Ia memimpin diskusi dengan percaya diri,
menunjukkan bahwa ia tidak hanya penampil di atas panggung, tapi juga pebisnis
yang cerdas di belakang layar, mengelola karier utamanya dengan tangan sendiri.
Hari yang panjang akhirnya sampai di
penghujung. Setelah menjalani berbagai peran dan berpindah-pindah lokasi, Eka
Fatmala tiba kembali di ruang pribadinya yang tenang. Ia mengganti busana, lalu
menjatuhkan diri di sofa atau kursi yang nyaman. Wajahnya terlihat lelah, namun
ada senyum tipis dan ekspresi ketenangan yang dalam di matanya. Ia memastikan
melaksanakan sholat Maghrib dan Isya pada waktunya, melengkapi kewajibannya.

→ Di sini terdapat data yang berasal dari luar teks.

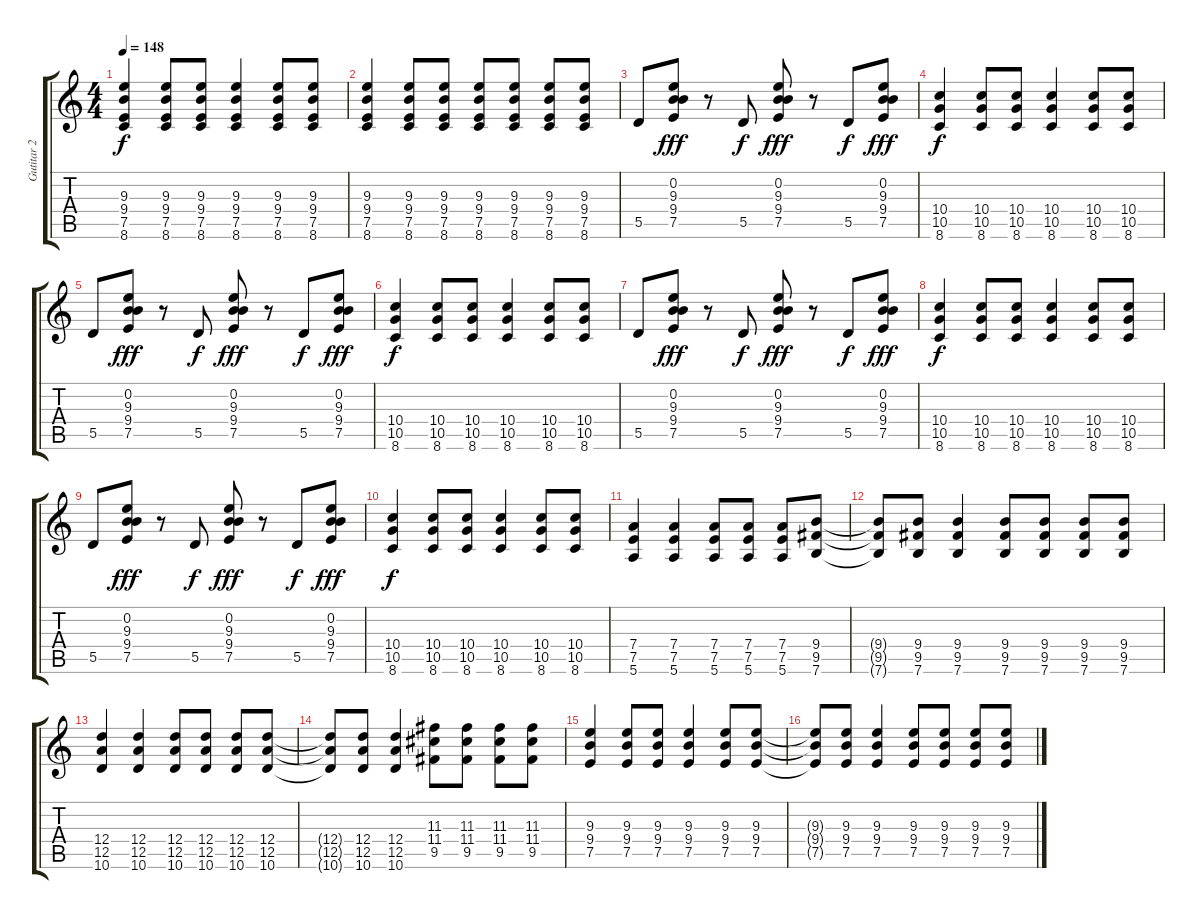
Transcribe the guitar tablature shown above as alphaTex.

\track ("Gutitar 2" "Gutitar 2") {instrument overdrivenguitar}
\staff {score tabs}
\tuning (E4 B3 G3 D3 A2 E2) {hide}
\ts (4 4)
\tempo 148
\clef g2
\ks c
(9.3 9.4 7.5 8.6).4{dy f} (9.3 9.4 7.5 8.6).8 (9.3 9.4 7.5 8.6).8 (9.3 9.4 7.5 8.6).4 (9.3 9.4 7.5 8.6).8 (9.3 9.4 7.5 8.6).8 |
(9.3 9.4 7.5 8.6).4 (9.3 9.4 7.5 8.6).8 (9.3 9.4 7.5 8.6).8 (9.3 9.4 7.5 8.6).8 (9.3 9.4 7.5 8.6).8 (9.3 9.4 7.5 8.6).8 (9.3 9.4 7.5 8.6).8 |
5.5.8 (0.2 9.3 9.4 7.5).8{dy fff} r.8 5.5.8{dy f} (0.2 9.3 9.4 7.5).8{dy fff} r.8 5.5.8{dy f} (0.2 9.3 9.4 7.5).8{dy fff} |
(10.4 10.5 8.6).4{dy f} (10.4 10.5 8.6).8 (10.4 10.5 8.6).8 (10.4 10.5 8.6).4 (10.4 10.5 8.6).8 (10.4 10.5 8.6).8 |
5.5.8 (0.2 9.3 9.4 7.5).8{dy fff} r.8 5.5.8{dy f} (0.2 9.3 9.4 7.5).8{dy fff} r.8 5.5.8{dy f} (0.2 9.3 9.4 7.5).8{dy fff} |
(10.4 10.5 8.6).4{dy f} (10.4 10.5 8.6).8 (10.4 10.5 8.6).8 (10.4 10.5 8.6).4 (10.4 10.5 8.6).8 (10.4 10.5 8.6).8 |
5.5.8 (0.2 9.3 9.4 7.5).8{dy fff} r.8 5.5.8{dy f} (0.2 9.3 9.4 7.5).8{dy fff} r.8 5.5.8{dy f} (0.2 9.3 9.4 7.5).8{dy fff} |
(10.4 10.5 8.6).4{dy f} (10.4 10.5 8.6).8 (10.4 10.5 8.6).8 (10.4 10.5 8.6).4 (10.4 10.5 8.6).8 (10.4 10.5 8.6).8 |
5.5.8 (0.2 9.3 9.4 7.5).8{dy fff} r.8 5.5.8{dy f} (0.2 9.3 9.4 7.5).8{dy fff} r.8 5.5.8{dy f} (0.2 9.3 9.4 7.5).8{dy fff} |
(10.4 10.5 8.6).4{dy f} (10.4 10.5 8.6).8 (10.4 10.5 8.6).8 (10.4 10.5 8.6).4 (10.4 10.5 8.6).8 (10.4 10.5 8.6).8 |
(7.4 7.5 5.6).4{volume 10} (7.4 7.5 5.6).4 (7.4 7.5 5.6).8 (7.4 7.5 5.6).8 (7.4 7.5 5.6).8 (9.4 9.5 7.6).8 |
(9.4{t} 9.5{t} 7.6{t}).8 (9.4 9.5 7.6).8 (9.4 9.5 7.6).4 (9.4 9.5 7.6).8 (9.4 9.5 7.6).8 (9.4 9.5 7.6).8 (9.4 9.5 7.6).8 |
(12.4 12.5 10.6).4 (12.4 12.5 10.6).4 (12.4 12.5 10.6).8 (12.4 12.5 10.6).8 (12.4 12.5 10.6).8 (12.4 12.5 10.6).8 |
(12.4{t} 12.5{t} 10.6{t}).8 (12.4 12.5 10.6).8 (12.4 12.5 10.6).4 (11.3 11.4 9.5).8 (11.3 11.4 9.5).8 (11.3 11.4 9.5).8 (11.3 11.4 9.5).8 |
(9.3 9.4 7.5).4 (9.3 9.4 7.5).8 (9.3 9.4 7.5).8 (9.3 9.4 7.5).4 (9.3 9.4 7.5).8 (9.3 9.4 7.5).8 |
(9.3{t} 9.4{t} 7.5{t}).8 (9.3 9.4 7.5).8 (9.3 9.4 7.5).4 (9.3 9.4 7.5).8 (9.3 9.4 7.5).8 (9.3 9.4 7.5).8 (9.3 9.4 7.5).8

Dari hamba Tuhan di dini hari, individu
membumi di pagi hari, model busana yang profesional, pebisnis yang cerdas,
sosok dermawan di sekolah, jama'ah pengajian yang tulus, hingga penampil
dangdut yang mengurus bisnisnya—semua peran itu ia jalani dalam satu hari.
Semua itu ia lakukan dengan kemandirian penuh. Lelah? Ya, tentu.
Lelah itu terasa nikmat, karena itu adalah
lelah yang ia pilih, lelah yang ia ciptakan sendiri. Di tengah keheningan ruang
pribadinya, jauh dari sorot lampu dan bisik-bisik dunia luar, Eka Fatmala
menikmati buah dari perjalanannya. Ia adalah bukti bahwa cacian bisa diubah
menjadi kekuatan, bahwa gemerlap panggung bisa bersanding dengan kedalaman
spiritual dan kehidupan yang terhormat. Semua itu ia capai dan ia pertahankan,
dengan kemandirian, ketenangan, dan rasa syukur yang tak henti-hentinya.